In United States of America, ex rel., Michael K. Drakeford, M.D., v. Tuomey d/b/a Tuomey Healthcare System, Inc., C.A. No. 3:05-CV-2858-MJP (N.C. 2008), the jury ordered Tuomey Healthcare System to pay the Plaintiffs $44 Million. Tuomey employed eighteen part-time physicians in the hospital's outpatient surgery center. Dr. Drakeford refused to enter into such an arrangement and brought a qui tam lawsuit. This is a piggyback lawsuit whereby an individual can benefit from the Government's right to bring False Claims Act violations against a healthcare provider and receive part of the proceeds from a victory. The Federal Government and Dr. Drakeford claimed Tuomey violated the Stark Law in addition to the False Claims Act. Since this case was a jury verdict, the ultimate precedential value is unclear. However, the case demonstrates the Federal Government's interpretation of the Employee Exception.
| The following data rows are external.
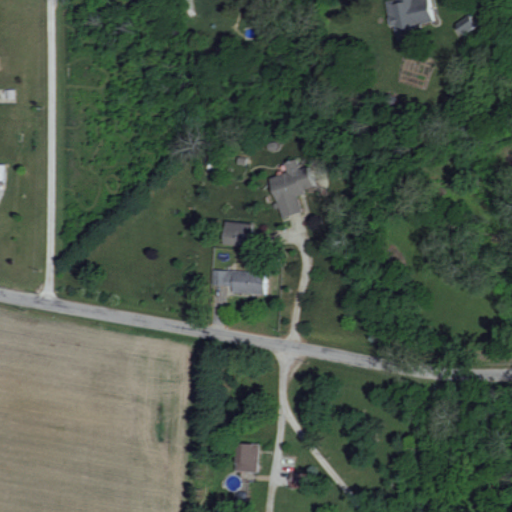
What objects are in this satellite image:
building: (409, 17)
road: (47, 151)
building: (293, 185)
building: (236, 238)
building: (241, 280)
road: (254, 342)
road: (291, 372)
building: (248, 457)
road: (280, 457)
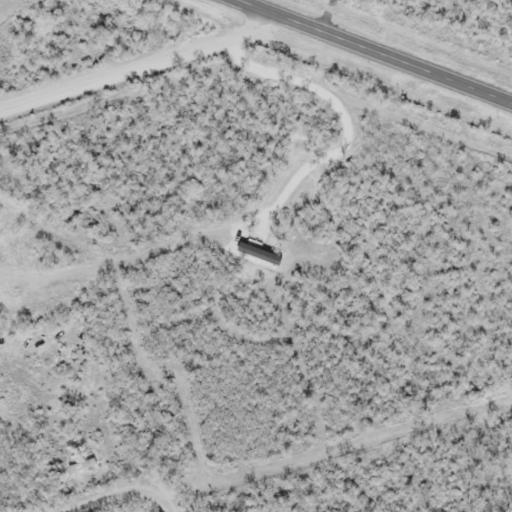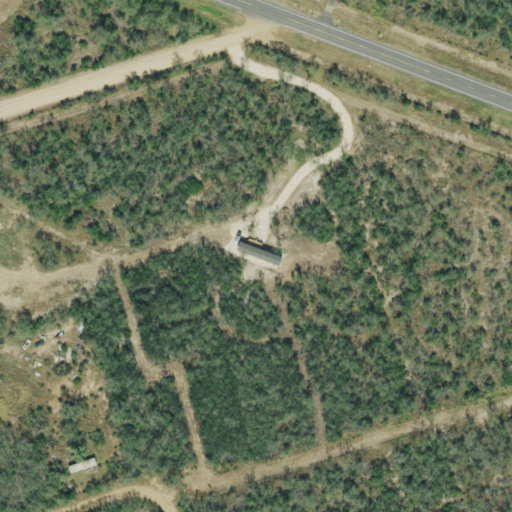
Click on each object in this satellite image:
road: (369, 53)
road: (142, 76)
road: (159, 498)
road: (110, 502)
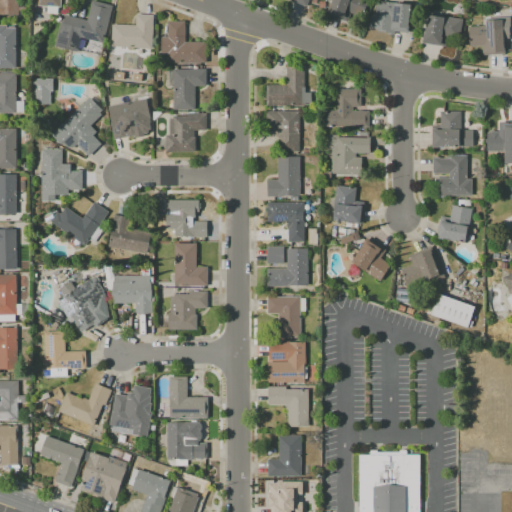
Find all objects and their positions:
building: (299, 1)
building: (300, 2)
building: (49, 5)
building: (50, 5)
building: (8, 8)
building: (11, 8)
building: (346, 8)
building: (347, 9)
building: (390, 17)
building: (396, 18)
building: (83, 27)
building: (440, 29)
building: (82, 30)
building: (444, 32)
building: (132, 33)
building: (135, 35)
building: (489, 35)
building: (490, 39)
building: (180, 45)
building: (7, 46)
building: (184, 48)
building: (9, 49)
road: (350, 57)
building: (183, 86)
building: (189, 89)
building: (289, 89)
building: (292, 90)
building: (41, 91)
building: (7, 93)
building: (46, 93)
building: (10, 95)
building: (345, 110)
building: (349, 112)
building: (129, 116)
building: (128, 119)
building: (79, 128)
building: (284, 129)
building: (83, 130)
building: (288, 130)
building: (182, 132)
building: (449, 132)
building: (187, 134)
building: (453, 134)
building: (501, 140)
building: (501, 141)
building: (7, 148)
road: (408, 150)
building: (9, 151)
building: (346, 154)
building: (349, 155)
building: (60, 175)
building: (56, 176)
building: (456, 176)
building: (449, 177)
building: (284, 178)
road: (179, 179)
building: (288, 180)
building: (7, 193)
building: (9, 196)
building: (346, 205)
building: (177, 207)
building: (350, 207)
building: (287, 218)
building: (291, 219)
building: (187, 221)
building: (79, 222)
building: (454, 224)
building: (84, 225)
building: (457, 226)
building: (510, 229)
building: (509, 233)
building: (126, 236)
building: (131, 238)
building: (318, 240)
building: (350, 241)
building: (7, 248)
building: (9, 251)
building: (277, 256)
building: (501, 257)
building: (369, 260)
building: (374, 262)
building: (186, 266)
road: (240, 266)
building: (286, 266)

The Government alleged that compensation paid to the physicians exceeded fair market value because the physicians' average income was greater than their net collections, so that Tuomey was subsidizing the physicians. Tuomey claimed it had to pay a premium for adequate physician coverage because it was situated in a health professional shortage area. Further, the Government did not think it was relevant that the physicians were foregoing revenue from ancillary services when they agreed to work for Tuomey's outpatient surgery center.
Employment of physicians has historically been a safe way to ensure that the Anti-Kickback Statute and the Stark Law are not being violated. What is clear from the Tuomey decision is that employed physician arrangements are not immune from review or prosecution. The fair market value of those arrangements is critical and must be assessed. It is now questionable whether compensation can be increased as a result of the value of ancillary revenues the physicians are foregoing. This discussion raises the question of whether healthcare providers will be able to legally offer a salary that is satisfactory to an employed physician. It should also make healthcare providers aware that any physician who claims a compensation arrangement is legally inappropriate, could be their next plaintiff!